Our findings verified that rosiglitazone re-establishes the adipogenic features of TGFβ1-treated mesenchymal cells in vitro. Despite this, rosiglitazone led to a reduction in adipose tissue deposition. Flow cytometry demonstrated a reduction in the total presence of PDGFRα, a mesenchymal cell population which contribute to fibrosis and adipogenesis. While rosiglitazone increased the proportion of PDGFRα+ adipocytes (LipidTOX+) in the hindlimb, it reduced the absolute number of these cells. Furthermore, while lymphadenectomy led to increased size of PDGFRα+ adipocytes, rosiglitazone reversed this effect. Our findings provide a novel framework for treating secondary lymphedema as a condition of fibrosis and adipose tissue deposition the latter of which, paradoxically, can be prevented with a pro-adipogenic agent. They also provide new insight into our understanding of how these agents may be used to reduce adipose tissue deposition which occurs in a post-inflammatory niche.

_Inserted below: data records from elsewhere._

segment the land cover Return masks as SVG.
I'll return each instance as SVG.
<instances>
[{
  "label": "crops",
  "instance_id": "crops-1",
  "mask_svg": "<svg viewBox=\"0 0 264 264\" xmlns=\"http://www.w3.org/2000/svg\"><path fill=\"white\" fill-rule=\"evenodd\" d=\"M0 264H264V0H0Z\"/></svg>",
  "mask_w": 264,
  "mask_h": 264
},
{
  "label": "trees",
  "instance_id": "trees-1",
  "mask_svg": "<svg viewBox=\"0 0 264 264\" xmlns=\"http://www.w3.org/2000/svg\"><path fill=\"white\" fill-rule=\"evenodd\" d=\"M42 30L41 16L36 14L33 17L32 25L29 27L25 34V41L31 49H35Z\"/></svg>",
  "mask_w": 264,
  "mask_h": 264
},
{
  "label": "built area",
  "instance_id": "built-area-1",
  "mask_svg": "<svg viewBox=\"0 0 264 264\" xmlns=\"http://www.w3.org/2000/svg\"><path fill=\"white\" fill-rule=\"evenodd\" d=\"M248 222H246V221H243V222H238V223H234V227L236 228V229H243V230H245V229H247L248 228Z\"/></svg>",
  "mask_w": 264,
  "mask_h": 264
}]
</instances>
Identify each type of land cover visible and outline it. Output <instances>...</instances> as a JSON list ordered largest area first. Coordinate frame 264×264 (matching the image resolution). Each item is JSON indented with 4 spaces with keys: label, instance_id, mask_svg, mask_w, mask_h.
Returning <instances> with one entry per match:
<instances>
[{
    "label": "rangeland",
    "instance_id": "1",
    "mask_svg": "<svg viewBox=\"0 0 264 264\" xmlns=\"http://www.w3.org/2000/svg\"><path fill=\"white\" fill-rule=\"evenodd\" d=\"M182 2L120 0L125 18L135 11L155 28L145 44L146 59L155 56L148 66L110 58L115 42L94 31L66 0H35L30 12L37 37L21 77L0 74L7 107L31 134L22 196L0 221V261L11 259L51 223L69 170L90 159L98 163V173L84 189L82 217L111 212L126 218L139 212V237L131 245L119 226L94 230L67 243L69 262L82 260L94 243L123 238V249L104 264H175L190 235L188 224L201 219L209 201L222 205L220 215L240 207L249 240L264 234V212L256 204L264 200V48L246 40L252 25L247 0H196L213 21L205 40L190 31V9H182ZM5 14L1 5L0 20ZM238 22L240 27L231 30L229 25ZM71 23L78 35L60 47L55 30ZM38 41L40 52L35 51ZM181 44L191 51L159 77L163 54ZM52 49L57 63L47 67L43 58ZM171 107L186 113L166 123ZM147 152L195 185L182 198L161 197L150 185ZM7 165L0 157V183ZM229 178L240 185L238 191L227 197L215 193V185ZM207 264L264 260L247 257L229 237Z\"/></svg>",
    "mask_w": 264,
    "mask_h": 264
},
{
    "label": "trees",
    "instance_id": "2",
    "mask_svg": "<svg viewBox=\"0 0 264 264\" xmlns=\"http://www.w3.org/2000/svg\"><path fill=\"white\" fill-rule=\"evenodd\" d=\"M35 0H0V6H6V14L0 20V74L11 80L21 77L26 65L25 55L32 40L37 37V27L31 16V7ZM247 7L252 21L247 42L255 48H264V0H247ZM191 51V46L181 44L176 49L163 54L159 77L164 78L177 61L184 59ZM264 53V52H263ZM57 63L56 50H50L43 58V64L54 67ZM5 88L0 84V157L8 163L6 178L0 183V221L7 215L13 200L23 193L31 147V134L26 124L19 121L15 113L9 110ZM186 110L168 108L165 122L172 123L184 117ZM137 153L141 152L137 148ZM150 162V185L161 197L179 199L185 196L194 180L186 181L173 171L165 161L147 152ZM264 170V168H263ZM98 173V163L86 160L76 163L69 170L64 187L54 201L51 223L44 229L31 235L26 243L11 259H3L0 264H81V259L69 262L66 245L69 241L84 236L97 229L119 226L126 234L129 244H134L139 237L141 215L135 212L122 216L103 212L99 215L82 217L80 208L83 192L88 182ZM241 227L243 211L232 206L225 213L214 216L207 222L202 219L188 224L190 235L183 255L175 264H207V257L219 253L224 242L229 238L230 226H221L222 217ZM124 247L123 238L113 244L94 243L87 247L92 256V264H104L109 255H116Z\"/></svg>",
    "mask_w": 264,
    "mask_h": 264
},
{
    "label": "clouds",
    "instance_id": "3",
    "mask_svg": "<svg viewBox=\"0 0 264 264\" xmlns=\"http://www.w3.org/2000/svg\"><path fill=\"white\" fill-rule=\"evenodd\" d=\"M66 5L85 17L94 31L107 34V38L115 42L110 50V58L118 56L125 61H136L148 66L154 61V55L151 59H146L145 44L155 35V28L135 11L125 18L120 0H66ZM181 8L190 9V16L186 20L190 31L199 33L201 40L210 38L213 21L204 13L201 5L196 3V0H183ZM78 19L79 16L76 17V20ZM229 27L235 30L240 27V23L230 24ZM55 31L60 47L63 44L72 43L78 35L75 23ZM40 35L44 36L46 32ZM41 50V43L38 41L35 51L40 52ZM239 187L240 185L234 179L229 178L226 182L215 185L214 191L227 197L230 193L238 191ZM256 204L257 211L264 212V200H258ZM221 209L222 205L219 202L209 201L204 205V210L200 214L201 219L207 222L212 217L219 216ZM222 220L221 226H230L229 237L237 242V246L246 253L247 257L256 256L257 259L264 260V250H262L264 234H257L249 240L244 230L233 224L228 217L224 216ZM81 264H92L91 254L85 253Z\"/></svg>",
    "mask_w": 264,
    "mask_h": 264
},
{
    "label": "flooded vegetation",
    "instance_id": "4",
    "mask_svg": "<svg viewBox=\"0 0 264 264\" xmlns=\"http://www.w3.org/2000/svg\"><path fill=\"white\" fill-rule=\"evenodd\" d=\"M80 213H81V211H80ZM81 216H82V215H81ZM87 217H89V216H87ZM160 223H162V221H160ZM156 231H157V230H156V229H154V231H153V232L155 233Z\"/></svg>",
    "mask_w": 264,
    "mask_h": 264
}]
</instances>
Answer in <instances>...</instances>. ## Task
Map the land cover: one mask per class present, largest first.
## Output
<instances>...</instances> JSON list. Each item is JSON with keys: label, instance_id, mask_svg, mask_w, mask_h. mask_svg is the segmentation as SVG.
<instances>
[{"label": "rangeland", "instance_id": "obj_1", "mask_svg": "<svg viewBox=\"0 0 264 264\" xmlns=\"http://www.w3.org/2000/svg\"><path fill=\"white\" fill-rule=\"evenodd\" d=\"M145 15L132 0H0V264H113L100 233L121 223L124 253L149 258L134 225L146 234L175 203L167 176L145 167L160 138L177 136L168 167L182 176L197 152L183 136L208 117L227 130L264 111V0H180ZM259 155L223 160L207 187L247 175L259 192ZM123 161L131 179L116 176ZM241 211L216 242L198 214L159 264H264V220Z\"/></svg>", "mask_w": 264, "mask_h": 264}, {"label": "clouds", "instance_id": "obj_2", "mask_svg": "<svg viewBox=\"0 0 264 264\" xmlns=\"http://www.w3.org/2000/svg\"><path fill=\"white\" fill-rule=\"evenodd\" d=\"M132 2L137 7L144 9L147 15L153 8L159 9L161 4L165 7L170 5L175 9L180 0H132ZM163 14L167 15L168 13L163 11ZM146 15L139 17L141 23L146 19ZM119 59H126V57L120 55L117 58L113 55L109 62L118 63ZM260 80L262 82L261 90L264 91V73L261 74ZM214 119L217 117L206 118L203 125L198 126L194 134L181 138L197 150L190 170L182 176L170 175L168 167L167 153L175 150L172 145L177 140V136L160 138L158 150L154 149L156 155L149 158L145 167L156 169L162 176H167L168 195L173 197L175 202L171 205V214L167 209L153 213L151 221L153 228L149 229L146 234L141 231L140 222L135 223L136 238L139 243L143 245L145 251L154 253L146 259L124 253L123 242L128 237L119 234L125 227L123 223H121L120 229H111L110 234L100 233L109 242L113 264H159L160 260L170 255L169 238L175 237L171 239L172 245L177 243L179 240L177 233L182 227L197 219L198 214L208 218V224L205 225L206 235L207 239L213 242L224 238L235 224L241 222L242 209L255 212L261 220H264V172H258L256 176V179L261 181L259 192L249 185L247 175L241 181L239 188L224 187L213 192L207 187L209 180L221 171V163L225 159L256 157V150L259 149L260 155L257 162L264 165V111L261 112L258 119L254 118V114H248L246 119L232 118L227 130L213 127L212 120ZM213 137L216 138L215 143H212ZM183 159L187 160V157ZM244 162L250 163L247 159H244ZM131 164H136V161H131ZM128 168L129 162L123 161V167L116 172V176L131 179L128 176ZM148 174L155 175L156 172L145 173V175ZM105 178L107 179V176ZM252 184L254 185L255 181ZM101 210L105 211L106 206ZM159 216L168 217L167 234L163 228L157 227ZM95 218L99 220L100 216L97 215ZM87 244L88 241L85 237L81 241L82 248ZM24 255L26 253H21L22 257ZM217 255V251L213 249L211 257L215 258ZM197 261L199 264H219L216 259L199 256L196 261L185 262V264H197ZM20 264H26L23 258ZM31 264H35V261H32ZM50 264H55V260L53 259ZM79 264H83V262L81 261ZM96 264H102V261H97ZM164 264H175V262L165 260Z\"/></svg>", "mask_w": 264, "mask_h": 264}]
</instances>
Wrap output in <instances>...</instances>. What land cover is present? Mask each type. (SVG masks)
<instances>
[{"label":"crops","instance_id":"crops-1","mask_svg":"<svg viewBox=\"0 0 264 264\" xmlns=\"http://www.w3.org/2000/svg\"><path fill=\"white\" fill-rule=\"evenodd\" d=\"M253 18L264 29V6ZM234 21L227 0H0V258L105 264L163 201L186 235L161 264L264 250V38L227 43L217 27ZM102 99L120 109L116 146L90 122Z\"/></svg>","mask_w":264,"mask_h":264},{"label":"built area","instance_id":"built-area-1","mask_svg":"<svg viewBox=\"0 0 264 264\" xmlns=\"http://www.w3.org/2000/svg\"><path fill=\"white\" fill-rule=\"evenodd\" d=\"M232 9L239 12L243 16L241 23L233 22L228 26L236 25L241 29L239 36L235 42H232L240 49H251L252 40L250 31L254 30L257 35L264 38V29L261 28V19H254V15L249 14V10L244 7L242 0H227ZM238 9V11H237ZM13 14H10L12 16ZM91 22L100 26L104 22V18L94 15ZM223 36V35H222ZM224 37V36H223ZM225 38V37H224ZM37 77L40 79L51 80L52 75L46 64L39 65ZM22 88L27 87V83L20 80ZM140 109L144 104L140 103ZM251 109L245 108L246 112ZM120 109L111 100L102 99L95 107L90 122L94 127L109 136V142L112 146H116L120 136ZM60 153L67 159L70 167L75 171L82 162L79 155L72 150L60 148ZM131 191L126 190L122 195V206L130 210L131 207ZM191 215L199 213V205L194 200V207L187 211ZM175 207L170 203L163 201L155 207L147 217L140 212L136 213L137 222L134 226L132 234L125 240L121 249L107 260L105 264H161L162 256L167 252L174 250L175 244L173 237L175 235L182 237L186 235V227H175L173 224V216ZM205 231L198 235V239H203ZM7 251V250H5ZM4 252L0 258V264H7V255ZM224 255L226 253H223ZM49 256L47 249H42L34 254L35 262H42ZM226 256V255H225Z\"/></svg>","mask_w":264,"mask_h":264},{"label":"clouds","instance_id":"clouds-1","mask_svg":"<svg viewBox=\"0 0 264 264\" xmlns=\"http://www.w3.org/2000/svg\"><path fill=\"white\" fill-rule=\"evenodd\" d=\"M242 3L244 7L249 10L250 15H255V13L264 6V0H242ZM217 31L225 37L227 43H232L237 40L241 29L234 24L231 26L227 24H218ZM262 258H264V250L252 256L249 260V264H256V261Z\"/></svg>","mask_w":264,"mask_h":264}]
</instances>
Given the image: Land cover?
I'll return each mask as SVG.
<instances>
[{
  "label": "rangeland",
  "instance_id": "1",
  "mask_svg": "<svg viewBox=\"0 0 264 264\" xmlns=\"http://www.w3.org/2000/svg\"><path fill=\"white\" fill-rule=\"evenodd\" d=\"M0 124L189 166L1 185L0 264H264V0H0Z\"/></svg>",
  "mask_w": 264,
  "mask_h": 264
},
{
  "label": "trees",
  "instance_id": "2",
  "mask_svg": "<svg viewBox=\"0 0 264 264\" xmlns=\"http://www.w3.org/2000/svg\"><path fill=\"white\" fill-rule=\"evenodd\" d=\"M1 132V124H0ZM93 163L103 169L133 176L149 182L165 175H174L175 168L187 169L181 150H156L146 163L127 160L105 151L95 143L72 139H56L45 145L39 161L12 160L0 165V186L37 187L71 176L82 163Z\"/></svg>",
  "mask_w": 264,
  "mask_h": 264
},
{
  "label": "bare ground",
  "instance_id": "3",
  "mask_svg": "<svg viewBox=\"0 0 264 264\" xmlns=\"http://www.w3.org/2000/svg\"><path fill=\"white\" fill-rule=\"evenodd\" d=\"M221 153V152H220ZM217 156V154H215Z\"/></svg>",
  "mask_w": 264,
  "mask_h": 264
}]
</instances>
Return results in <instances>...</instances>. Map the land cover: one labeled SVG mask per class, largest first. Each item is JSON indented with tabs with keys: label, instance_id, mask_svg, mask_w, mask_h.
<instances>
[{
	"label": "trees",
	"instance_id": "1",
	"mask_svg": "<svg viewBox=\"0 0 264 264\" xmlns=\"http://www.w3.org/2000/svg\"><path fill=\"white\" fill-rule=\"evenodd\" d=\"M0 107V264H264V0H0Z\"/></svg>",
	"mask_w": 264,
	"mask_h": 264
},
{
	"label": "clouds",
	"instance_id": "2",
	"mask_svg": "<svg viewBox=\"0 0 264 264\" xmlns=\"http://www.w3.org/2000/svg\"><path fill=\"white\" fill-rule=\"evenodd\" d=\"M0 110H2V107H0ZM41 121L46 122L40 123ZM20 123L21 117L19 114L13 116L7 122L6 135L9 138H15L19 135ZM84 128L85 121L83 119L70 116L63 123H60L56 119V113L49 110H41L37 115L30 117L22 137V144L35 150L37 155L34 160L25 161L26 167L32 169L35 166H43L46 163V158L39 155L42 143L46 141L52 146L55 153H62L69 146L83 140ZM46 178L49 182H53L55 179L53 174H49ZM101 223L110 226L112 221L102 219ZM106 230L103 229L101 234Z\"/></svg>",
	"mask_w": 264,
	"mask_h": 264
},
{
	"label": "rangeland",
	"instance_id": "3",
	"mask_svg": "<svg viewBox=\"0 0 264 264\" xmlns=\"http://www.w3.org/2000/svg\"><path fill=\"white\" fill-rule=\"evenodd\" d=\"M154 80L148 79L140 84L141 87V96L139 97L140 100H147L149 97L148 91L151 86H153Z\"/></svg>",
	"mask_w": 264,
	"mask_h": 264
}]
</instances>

Secondary lymphedema is a morbid condition, characterized by progressive limb swelling due to impaired drainage of lymphatic fluid. Patients develop retention of protein-rich lymphatic fluid which progresses to chronic lymphedema, characterized by limb hypertrophy caused by irreversible fibroadipose tissue deposition [Ref. 1]. As a result, patients experience limb heaviness, pain, open wounds, and disability, all of which severely impact quality-of-life for cancer patients [Ref. 2]. Overall, patients report reduced physical, functional, social, and emotional well-being [Ref. 3]. In the United States, this condition affects over 5 million individuals who have undergone removal of lymph nodes in the affected extremity for cancer surgery [Ref. 1].